* _Your task_
This exercise calls for copying every line below that holds the word "также".

══ Excerpted data

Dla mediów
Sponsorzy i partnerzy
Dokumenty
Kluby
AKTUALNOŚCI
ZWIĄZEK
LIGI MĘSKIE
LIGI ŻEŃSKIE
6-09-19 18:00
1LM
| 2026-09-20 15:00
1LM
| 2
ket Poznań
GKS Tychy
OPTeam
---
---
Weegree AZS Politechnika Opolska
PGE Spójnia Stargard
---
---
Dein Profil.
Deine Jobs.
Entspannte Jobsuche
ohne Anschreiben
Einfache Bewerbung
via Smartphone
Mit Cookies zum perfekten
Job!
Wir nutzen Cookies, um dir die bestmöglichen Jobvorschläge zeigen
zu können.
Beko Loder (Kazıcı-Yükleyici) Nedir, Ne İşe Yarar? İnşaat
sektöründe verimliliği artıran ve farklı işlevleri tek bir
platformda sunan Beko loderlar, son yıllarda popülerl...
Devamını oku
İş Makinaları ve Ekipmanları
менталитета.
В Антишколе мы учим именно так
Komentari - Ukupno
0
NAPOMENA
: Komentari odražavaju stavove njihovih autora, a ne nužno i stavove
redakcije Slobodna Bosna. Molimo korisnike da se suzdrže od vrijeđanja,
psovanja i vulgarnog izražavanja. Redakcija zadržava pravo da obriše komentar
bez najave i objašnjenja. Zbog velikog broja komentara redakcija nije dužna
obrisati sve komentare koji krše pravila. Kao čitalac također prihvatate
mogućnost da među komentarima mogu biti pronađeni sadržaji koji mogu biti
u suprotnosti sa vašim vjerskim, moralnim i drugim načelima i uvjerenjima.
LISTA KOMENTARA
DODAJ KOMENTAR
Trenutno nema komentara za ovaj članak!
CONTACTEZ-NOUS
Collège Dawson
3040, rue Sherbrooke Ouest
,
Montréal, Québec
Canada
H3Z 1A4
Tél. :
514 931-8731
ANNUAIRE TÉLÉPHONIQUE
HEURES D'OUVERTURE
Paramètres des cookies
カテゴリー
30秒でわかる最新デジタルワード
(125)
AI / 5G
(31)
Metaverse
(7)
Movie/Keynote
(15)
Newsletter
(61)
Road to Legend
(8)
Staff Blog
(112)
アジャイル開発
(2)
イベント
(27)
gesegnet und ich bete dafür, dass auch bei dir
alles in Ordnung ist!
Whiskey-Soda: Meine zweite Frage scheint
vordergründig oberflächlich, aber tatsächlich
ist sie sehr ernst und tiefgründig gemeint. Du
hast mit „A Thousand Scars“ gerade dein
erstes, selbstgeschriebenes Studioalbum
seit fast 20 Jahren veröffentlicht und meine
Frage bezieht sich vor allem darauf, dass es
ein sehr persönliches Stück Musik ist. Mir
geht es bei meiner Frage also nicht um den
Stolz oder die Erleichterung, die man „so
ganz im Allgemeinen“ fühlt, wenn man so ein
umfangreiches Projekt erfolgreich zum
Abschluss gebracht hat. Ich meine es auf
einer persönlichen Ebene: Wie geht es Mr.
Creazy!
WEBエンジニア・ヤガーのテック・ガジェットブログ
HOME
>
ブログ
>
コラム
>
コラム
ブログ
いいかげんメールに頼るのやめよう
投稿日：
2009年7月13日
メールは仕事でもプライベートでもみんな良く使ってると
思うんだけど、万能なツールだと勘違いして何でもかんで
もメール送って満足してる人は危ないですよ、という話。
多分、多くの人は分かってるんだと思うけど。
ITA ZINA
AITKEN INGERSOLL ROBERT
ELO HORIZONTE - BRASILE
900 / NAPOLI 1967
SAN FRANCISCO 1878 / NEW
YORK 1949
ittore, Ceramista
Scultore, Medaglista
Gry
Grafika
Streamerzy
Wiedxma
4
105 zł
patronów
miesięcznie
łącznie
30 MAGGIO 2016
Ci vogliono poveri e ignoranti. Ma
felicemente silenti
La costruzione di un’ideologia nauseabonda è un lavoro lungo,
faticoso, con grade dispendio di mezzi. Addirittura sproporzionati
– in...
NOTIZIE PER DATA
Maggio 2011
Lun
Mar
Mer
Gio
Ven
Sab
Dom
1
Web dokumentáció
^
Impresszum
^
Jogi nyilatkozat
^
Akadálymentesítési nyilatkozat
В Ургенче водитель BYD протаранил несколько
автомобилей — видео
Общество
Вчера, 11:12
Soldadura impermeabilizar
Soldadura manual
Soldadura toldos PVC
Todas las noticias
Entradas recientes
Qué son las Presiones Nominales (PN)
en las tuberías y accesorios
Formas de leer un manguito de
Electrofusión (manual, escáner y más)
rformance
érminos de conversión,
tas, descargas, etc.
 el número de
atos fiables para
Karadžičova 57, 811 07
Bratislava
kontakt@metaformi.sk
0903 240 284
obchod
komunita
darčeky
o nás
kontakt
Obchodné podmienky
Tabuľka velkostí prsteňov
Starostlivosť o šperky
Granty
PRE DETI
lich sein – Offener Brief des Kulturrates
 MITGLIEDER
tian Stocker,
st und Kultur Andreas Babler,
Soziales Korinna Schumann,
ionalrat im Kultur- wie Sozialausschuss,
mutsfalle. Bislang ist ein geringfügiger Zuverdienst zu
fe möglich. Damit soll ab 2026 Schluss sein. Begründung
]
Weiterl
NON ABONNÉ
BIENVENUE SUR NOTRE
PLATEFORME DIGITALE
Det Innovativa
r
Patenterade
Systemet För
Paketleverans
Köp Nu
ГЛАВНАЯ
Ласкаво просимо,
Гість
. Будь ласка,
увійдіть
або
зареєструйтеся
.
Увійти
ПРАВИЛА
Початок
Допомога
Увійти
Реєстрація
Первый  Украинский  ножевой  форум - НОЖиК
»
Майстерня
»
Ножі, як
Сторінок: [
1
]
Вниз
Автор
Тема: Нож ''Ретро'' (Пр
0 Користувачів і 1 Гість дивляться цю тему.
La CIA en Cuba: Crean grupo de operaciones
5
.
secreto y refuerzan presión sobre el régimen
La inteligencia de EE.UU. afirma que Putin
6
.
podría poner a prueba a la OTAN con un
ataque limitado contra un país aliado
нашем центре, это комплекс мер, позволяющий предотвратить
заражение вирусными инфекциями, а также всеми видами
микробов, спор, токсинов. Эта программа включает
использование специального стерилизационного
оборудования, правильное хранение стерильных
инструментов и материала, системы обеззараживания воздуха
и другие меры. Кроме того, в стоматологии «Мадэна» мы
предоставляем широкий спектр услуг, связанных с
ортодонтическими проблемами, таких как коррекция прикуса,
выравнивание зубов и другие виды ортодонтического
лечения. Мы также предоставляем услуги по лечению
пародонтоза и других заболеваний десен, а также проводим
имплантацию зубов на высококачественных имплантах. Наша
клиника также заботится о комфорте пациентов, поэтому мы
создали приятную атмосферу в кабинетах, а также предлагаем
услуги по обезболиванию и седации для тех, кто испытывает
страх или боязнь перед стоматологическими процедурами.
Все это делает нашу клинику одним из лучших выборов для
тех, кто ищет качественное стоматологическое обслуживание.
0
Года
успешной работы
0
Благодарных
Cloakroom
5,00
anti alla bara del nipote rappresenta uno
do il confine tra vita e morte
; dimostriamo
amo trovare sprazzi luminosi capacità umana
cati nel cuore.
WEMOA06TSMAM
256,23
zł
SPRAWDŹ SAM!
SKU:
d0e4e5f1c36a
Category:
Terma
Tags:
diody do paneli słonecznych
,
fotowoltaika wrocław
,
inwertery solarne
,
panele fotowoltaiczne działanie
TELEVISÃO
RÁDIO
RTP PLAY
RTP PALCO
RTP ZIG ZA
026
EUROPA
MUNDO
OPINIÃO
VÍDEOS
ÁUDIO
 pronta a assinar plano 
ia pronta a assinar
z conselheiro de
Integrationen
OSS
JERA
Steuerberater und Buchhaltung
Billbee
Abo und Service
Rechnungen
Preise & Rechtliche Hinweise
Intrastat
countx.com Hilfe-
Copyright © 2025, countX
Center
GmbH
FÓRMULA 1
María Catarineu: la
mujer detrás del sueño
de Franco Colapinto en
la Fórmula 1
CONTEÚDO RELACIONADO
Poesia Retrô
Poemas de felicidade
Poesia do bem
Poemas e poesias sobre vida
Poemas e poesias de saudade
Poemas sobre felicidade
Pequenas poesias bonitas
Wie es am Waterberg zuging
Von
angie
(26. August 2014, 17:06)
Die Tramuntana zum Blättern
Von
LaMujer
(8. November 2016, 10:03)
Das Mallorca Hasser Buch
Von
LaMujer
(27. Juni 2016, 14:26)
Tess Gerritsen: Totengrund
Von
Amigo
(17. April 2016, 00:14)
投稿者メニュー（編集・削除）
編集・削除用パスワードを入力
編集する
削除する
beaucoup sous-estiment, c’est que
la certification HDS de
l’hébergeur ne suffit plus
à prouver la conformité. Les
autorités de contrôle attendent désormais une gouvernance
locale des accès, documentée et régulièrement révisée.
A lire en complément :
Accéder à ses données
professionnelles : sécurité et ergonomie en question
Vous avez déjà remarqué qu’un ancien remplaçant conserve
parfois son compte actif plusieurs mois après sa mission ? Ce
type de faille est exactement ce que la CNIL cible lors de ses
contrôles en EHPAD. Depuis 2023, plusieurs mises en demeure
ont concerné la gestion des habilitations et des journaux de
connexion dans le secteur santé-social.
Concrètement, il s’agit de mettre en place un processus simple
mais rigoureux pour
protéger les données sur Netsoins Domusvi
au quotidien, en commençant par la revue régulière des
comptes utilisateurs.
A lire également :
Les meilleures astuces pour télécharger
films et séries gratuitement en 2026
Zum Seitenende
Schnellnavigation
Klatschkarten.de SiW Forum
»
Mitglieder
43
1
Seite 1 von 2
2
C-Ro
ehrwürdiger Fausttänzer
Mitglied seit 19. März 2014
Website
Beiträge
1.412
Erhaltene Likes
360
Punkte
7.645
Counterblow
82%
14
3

════

* _Answer section_
заражение вирусными инфекциями, а также всеми видами
лечения. Мы также предоставляем услуги по лечению
пародонтоза и других заболеваний десен, а также проводим
клиника также заботится о комфорте пациентов, поэтому мы
создали приятную атмосферу в кабинетах, а также предлагаем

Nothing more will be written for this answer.